When I’m looking at a well-decorated Christmas tree, no amount of adverse experience can convince me that people are anything but good. If people were bad, they wouldn’t go to all that trouble to display that much affection for each other and the world they live in.

Christmas Trees 199

The Christmas tree is a symbol of love, not money. There’s a kind of glory to them when they’re all lit up that exceeds anything all the money in the world could buy.

The trees in our homes do not look like the ones in public places and they ought not to. They look more the way we look, and we are all different. They reflect our personalities, and if someone is able to read palms or tea leaves and know what a person is like, they ought to be able to tell a great deal about a family by studying the Christmas tree it puts up in the living room.

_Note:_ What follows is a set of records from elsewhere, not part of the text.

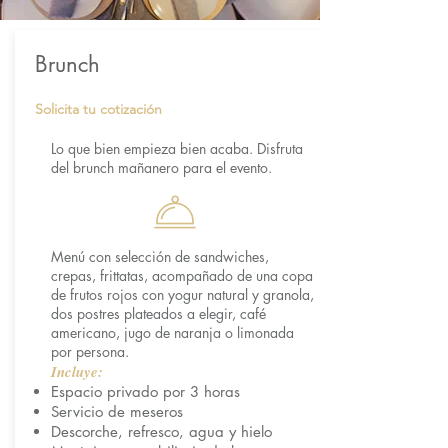
Brunch
Solicita tu cotización
Lo que bien empieza bien acaba. Disfruta
del brunch mañanero para el evento.
Menú con selección de sandwiches,
crepas, frittatas, acompañado de una copa
de frutos rojos con yogur natural y granola,
dos postres plateados a elegir, café
americano, jugo de naranja o limonada
por persona.
Incluye:
Espacio privado por 3 horas
Servicio de meseros
Descorche, refresco, agua y hielo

Christmas trees should be real trees except where fire laws prohibit them from being real. It is better if they are fir or balsam, but Scotch pines are pretty, often more symmetrical and sometimes cheaper.

Nothing that is blue, gold, silver, pink or any color other than green is a Christmas tree.

A lot of people are ignoring the Christmas tree tradition, but just to review it, it goes like this:

You put up the Christmas tree Christmas Eve. You do not put it up three weeks in advance or three days in advance.

If you have young children, you put them to bed first.

As the children get older, you let them help decorate the tree.